(Extract provided):
####

This real or imagined gifts of healing enabled the four survivors to move unimpeded, their reputation preceding them wherever they went. Nor were their actions a mere charade to win food and respect. They believed that their curative abilities went somehow much deeper: they came to see their incredible suffering odyssey as a test to which God had subjected them before revealing the true purpose of their existence. They viewed their sufferings as mortifications of the flesh, their beatings and extreme hunger akin to those of flagellants who inflicted torment upon themselves or of monks who fasted nigh unto death.
Once, alone and unable to find his party’s camp, Cabeza de Vaca wandered in the woods naked in dread of the approaching chill of night. “But it pleased God that I found a tree aflame, and warmed by its fire I endured the cold that night.” For five days he nursed that fire, before finally finding his companions.
The four wanderers were no longer mere castaways; they had become explorers once again. Yet theirs was a most peculiar expedition. Four naked and unarmed outsiders were led by hundreds, even thousands, of Indians. They were fed, protected, and passed off as though prized possessions from one indigenous group to the next. They became the first outsiders to behold what would become the American Southwest and northern Mexico, the first non-natives to describe this enormous land and its peoples.

####

(Data extract):
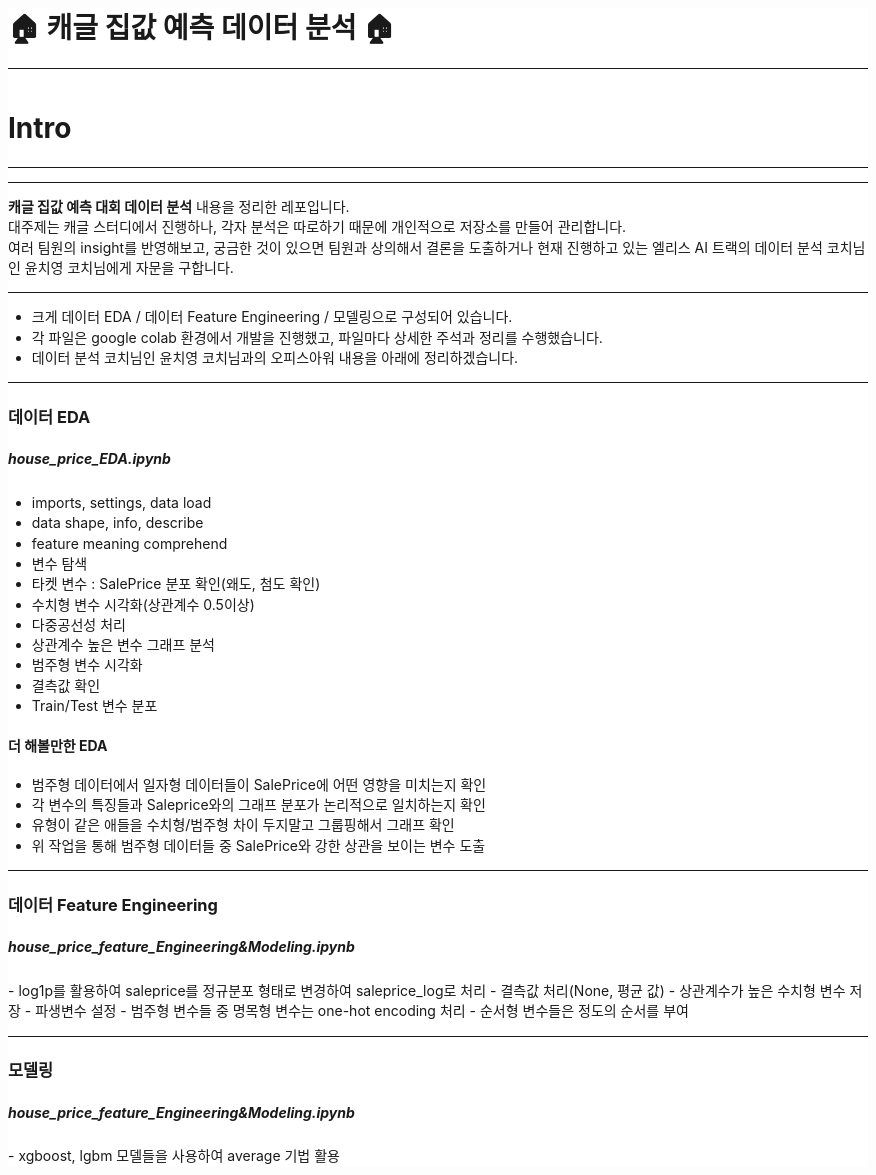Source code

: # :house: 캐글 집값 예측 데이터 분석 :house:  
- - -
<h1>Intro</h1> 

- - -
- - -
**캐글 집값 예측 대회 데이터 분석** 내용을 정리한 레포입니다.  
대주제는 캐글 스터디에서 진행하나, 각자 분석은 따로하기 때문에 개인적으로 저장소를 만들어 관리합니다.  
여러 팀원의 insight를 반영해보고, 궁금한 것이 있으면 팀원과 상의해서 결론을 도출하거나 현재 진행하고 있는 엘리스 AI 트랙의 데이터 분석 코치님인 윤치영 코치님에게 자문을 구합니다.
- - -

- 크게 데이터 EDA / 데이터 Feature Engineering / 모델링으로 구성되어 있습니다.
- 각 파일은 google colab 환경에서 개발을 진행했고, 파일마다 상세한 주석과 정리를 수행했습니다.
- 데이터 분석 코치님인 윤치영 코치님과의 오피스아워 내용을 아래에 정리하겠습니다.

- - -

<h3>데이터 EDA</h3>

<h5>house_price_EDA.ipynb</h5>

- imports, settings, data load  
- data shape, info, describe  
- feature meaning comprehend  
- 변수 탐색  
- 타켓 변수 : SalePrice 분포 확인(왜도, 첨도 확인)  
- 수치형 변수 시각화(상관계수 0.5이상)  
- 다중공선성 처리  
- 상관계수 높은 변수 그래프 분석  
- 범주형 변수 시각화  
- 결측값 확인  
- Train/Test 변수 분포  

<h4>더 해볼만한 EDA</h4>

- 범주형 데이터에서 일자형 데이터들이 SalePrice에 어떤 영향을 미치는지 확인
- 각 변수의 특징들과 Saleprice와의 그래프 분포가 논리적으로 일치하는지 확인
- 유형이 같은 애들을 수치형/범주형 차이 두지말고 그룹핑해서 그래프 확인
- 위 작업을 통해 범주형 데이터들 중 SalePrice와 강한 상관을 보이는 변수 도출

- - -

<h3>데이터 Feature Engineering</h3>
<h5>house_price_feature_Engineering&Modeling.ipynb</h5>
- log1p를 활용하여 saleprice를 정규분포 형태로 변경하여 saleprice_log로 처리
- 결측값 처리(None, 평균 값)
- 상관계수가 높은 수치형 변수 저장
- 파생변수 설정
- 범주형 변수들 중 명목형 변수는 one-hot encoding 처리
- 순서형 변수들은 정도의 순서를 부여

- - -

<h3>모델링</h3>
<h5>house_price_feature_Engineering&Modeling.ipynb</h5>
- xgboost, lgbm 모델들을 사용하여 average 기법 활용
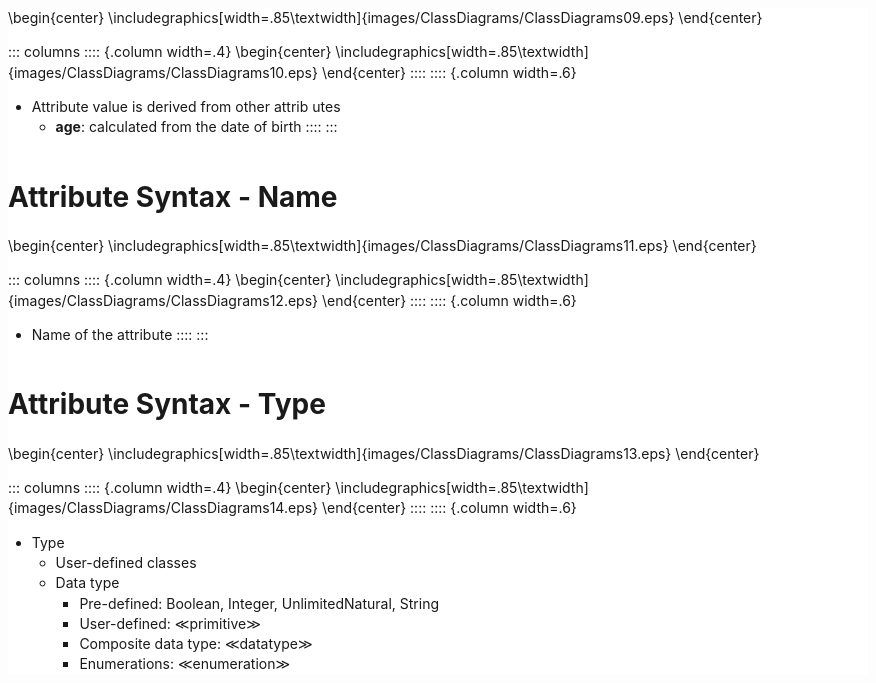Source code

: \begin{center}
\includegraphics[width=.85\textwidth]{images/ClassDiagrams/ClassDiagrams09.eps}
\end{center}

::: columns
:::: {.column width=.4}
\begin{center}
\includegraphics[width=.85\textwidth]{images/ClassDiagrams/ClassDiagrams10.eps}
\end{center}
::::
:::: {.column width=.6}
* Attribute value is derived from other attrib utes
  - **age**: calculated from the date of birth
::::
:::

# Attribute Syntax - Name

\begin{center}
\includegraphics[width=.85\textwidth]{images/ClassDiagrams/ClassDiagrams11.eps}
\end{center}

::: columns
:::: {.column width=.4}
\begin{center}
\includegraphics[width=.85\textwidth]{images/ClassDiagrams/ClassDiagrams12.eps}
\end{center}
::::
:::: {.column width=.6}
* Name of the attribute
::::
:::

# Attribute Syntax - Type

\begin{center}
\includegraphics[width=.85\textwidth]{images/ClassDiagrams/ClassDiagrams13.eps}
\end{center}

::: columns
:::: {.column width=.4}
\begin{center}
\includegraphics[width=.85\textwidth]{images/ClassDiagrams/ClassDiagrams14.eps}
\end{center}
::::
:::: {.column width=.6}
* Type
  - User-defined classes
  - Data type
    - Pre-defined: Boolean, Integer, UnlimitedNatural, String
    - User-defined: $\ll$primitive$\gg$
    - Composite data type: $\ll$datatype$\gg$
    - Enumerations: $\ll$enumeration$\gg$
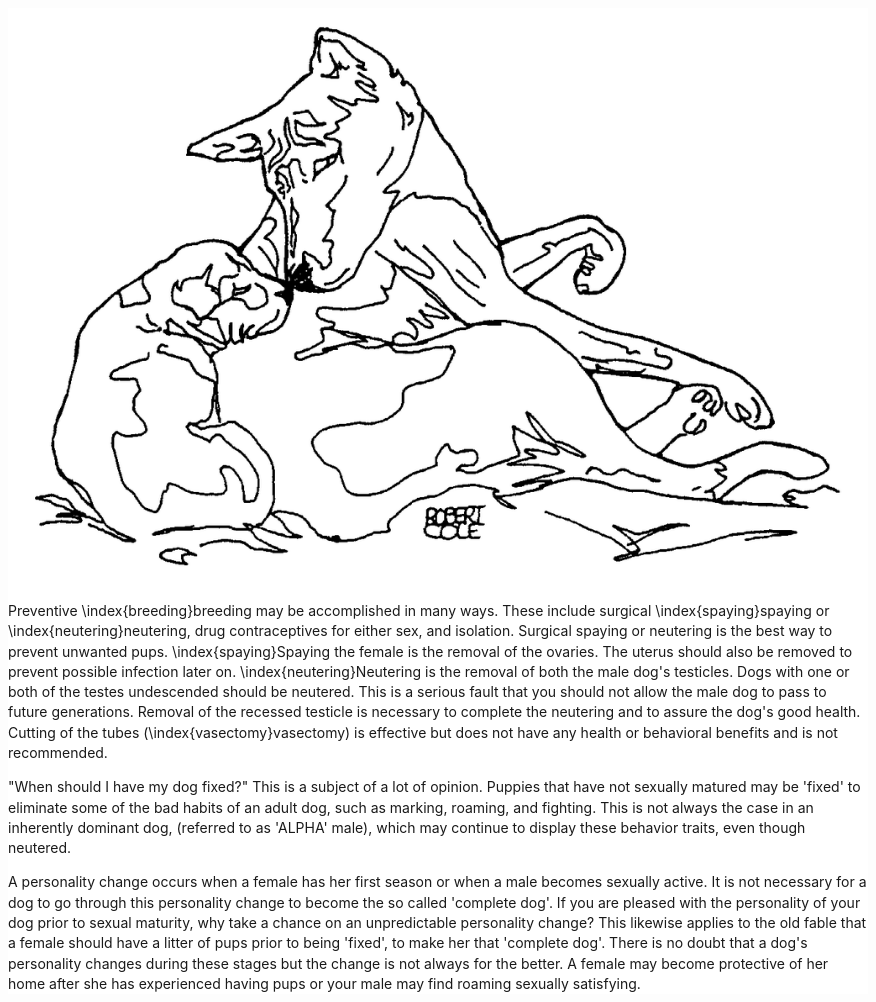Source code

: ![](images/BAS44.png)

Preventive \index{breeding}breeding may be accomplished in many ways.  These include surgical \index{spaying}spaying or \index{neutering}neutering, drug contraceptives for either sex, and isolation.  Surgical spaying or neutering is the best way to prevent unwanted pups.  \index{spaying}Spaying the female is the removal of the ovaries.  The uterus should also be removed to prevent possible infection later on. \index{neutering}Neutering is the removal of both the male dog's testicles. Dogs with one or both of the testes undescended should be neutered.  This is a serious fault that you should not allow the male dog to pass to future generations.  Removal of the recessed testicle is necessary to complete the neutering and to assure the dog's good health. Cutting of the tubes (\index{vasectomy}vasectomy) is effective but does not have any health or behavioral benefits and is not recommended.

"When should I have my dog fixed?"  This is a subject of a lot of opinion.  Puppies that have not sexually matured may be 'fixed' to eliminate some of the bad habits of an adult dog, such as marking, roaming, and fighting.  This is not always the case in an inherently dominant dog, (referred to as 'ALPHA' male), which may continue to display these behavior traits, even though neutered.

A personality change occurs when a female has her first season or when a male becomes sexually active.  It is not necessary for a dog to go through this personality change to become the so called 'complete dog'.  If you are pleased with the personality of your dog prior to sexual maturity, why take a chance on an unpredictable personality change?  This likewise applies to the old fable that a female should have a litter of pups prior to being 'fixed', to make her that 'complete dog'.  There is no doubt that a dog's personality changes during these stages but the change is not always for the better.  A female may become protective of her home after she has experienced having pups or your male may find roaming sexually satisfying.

####

(Problem set):
**A)** Return each line of the rows that contains the string "from".
**B)** Write the next part of the Cabeza de Vaca passage, picking up after its last sentence.
The Cabeza de Vaca passage and the rows are independent of each other.

(Answers to the tasks):
**A)**
* Attribute value is derived from other attrib utes
  - **age**: calculated from the date of birth

**B)**
By the time the four reemerged from the continental interior and reached the Pacific Coast, they had been so utterly transformed by the experience that fellow Europeans could hardly recognize them. A posse of Spanish slavers operating in what is now northwestern Mexico spotted potential prey: 13 Indians walking barefoot and clad in skins. On closer inspection, some of the details did not seem quite right. One was a black man. Could he be an Indian or an African emerging from the heart of the continent? Another member of the party appeared to be a haggard white man with hair hanging down to his waist and a beard reaching to his chest.
When Cabeza de Vaca addressed them in perfect Spanish, the slavers were “so astonished,” he wrote, “that they neither talked to me nor managed to ask me anything,” but bent themselves on rounding up the Indian escort. But Cabeza de Vaca and his companions would not allow it. No longer did the castaways view their companions as mere chattels, the rightful prize of Christian conquest.
Perhaps no one understood their transformation more than the Indians themselves, who were unable to believe that Cabeza de Vaca and his three companions belonged to the same race as the slavers. The Indians had observed, he later wrote, that “we cured the sick, and they [the Spanish slavers] killed those who were well; that we came naked and barefoot, and they went about dressed and on horses and with lances; and that we did not covet anything but rather, everything they gave us we later returned and remained with nothing, and that the others had no other objective but to steal everything they found and did not give anything to anyone.”
Cabeza de Vaca went back to Spain, attached himself to the court of Charles V, and was able to present his ideas of a humane colonization of the New World. After years of lobbying, he was dispatched to South America, where he attempted to carry out his plans, alas with little success. He spent the last years of his life in his native Andalusia, reminiscing about his adventures in another world.